INPUT DATA:
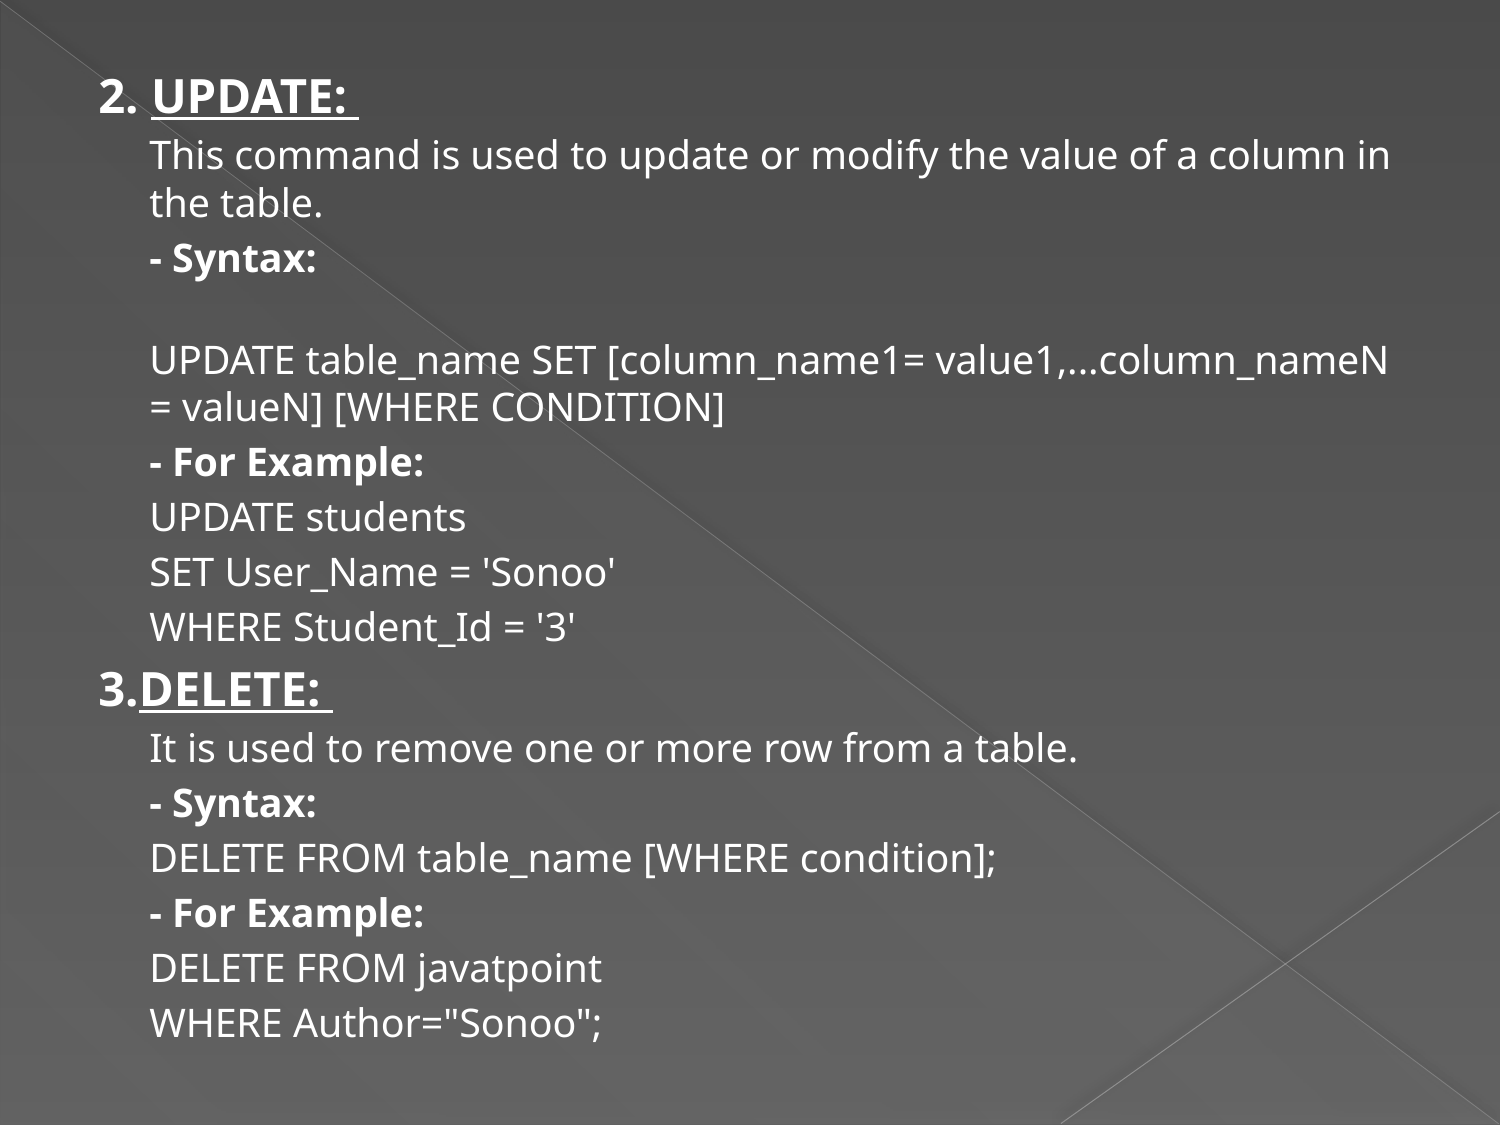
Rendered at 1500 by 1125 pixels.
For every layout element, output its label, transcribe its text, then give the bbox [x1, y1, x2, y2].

list 2. UPDATE: This command is used to update or modify the value of a column in the table. - Syntax: UPDATE table_name SET [column_name1= value1,...column_nameN = valueN] [WHERE CONDITION] - For Example: UPDATE students SET User_Name = 'Sonoo' WHERE Student_Id = '3' 3.DELETE: It is used to remove one or more row from a table. - Syntax: DELETE FROM table_name [WHERE condition]; - For Example: DELETE FROM javatpoint WHERE Author="Sonoo"; [75, 58, 1425, 1059]
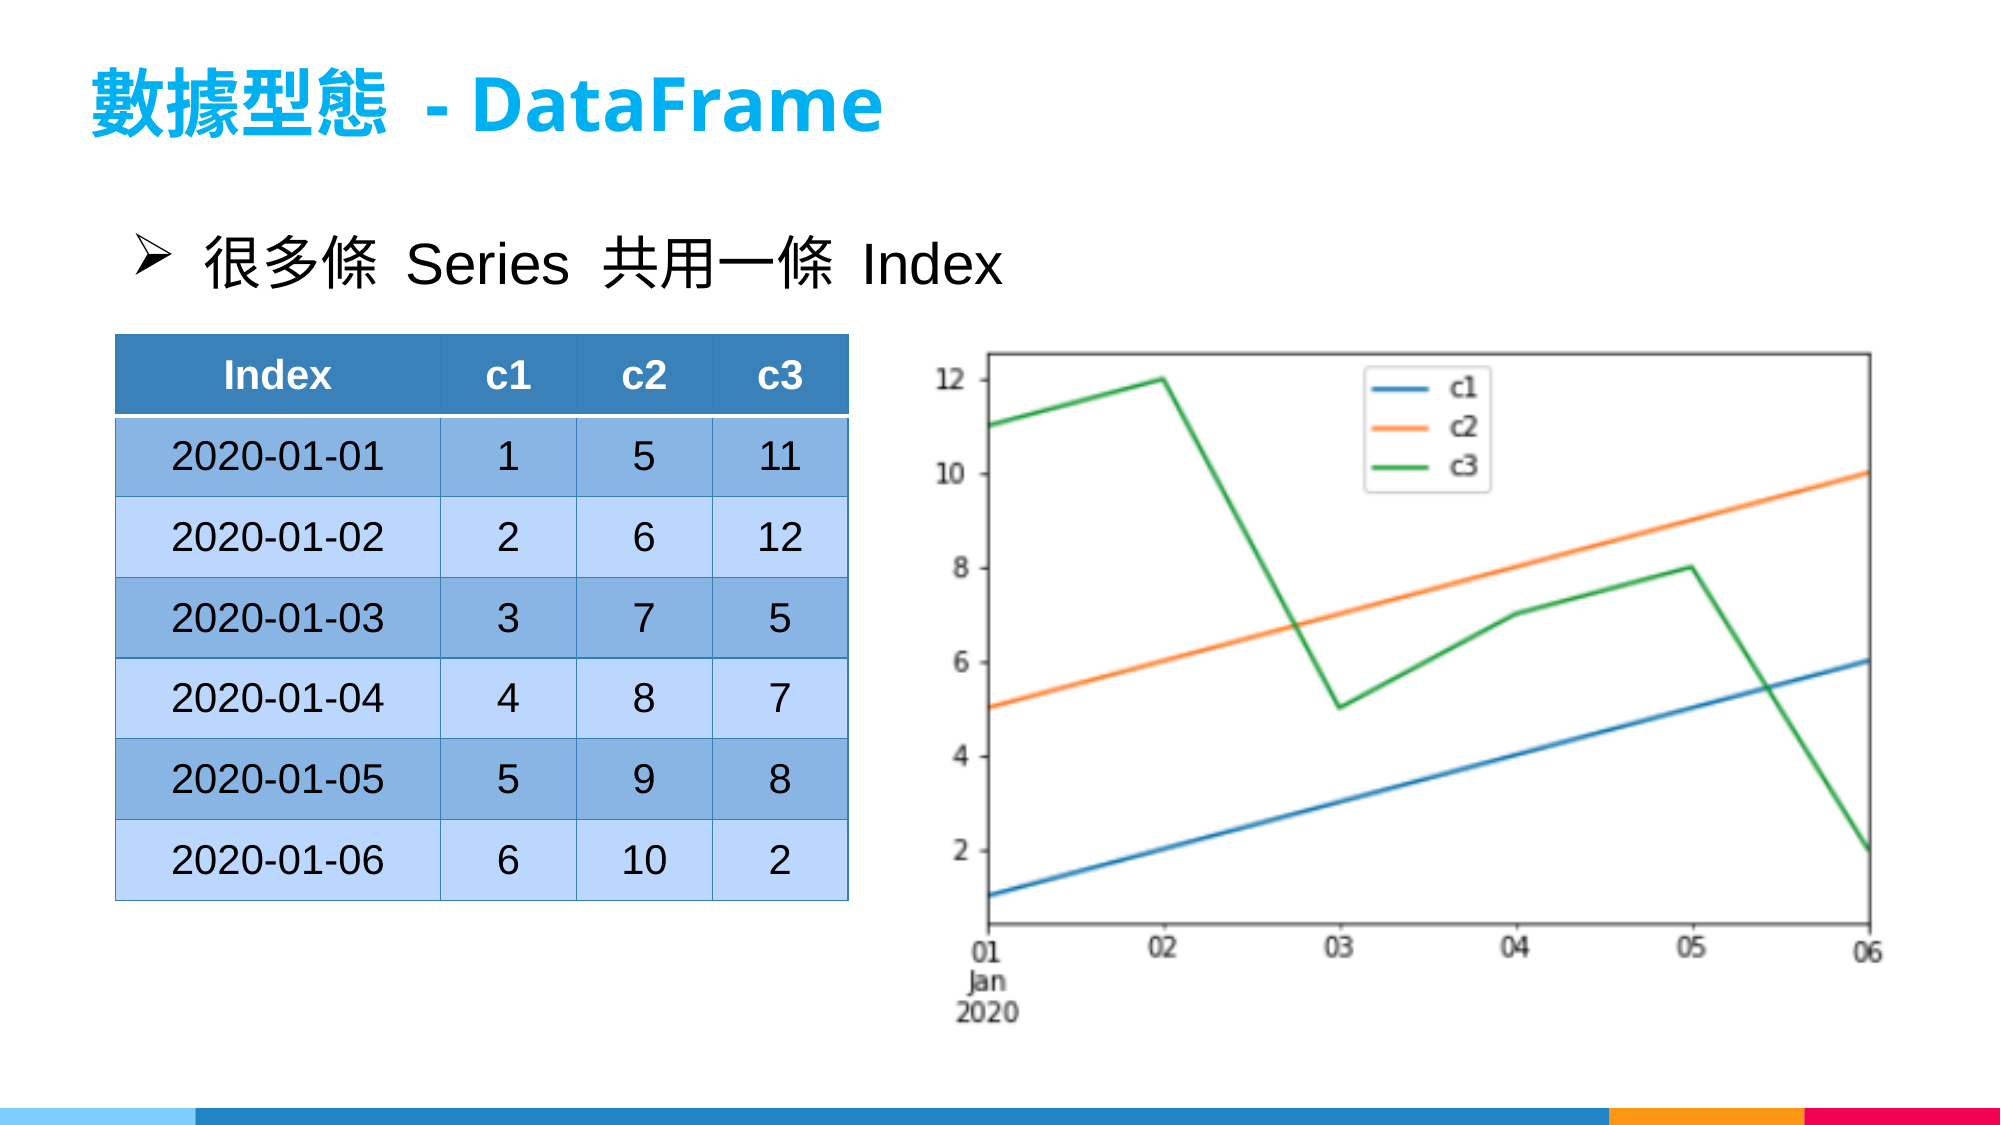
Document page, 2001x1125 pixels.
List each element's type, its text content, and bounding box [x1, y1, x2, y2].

table_cell 1 [441, 418, 576, 496]
table_cell 7 [713, 659, 847, 738]
table_cell 5 [441, 739, 576, 819]
table_cell 7 [577, 578, 712, 657]
table_cell 2 [713, 820, 847, 900]
title 數據型態 - DataFrame [75, 35, 1136, 162]
table_cell 4 [441, 659, 576, 738]
table_header c2 [577, 336, 712, 414]
table_cell 9 [577, 739, 712, 819]
table_header c3 [713, 336, 847, 414]
table_cell 2020-01-01 [116, 418, 440, 496]
table_cell 2020-01-05 [116, 739, 440, 819]
table_cell 11 [713, 418, 847, 496]
table_cell 2020-01-04 [116, 659, 440, 738]
table_cell 5 [713, 578, 847, 657]
table_cell 8 [577, 659, 712, 738]
table_cell 3 [441, 578, 576, 657]
picture [900, 334, 1913, 1037]
table_cell 6 [577, 497, 712, 577]
table_cell 6 [441, 820, 576, 900]
table_cell 2020-01-03 [116, 578, 440, 657]
table_cell 2 [441, 497, 576, 577]
table_header c1 [441, 336, 576, 414]
table_cell 8 [713, 739, 847, 819]
table_cell 10 [577, 820, 712, 900]
table_cell 2020-01-06 [116, 820, 440, 900]
table_cell 12 [713, 497, 847, 577]
text_box 很多條 Series 共用一條 Index [115, 183, 1965, 1125]
table_cell 5 [577, 418, 712, 496]
table_header Index [116, 336, 440, 414]
table_cell 2020-01-02 [116, 497, 440, 577]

WHAT NEEDS TO BE DONE:
Verbatim transcription needed, from the opening line of the entries above through the line containing "Document page, 2001x1125 pixels."; pictures do not belong in it.

WRITTEN RESPONSE:
Rendered at 1500 by 1125 pixels.
For every layout element, output its label, transcribe its text, then give the bbox [x1, y1, x2, y2].

list 2. UPDATE: This command is used to update or modify the value of a column in the table. - Syntax: UPDATE table_name SET [column_name1= value1,...column_nameN = valueN] [WHERE CONDITION] - For Example: UPDATE students SET User_Name = 'Sonoo' WHERE Student_Id = '3' 3.DELETE: It is used to remove one or more row from a table. - Syntax: DELETE FROM table_name [WHERE condition]; - For Example: DELETE FROM javatpoint WHERE Author="Sonoo"; [75, 58, 1425, 1059]
Document page, 2001x1125 pixels.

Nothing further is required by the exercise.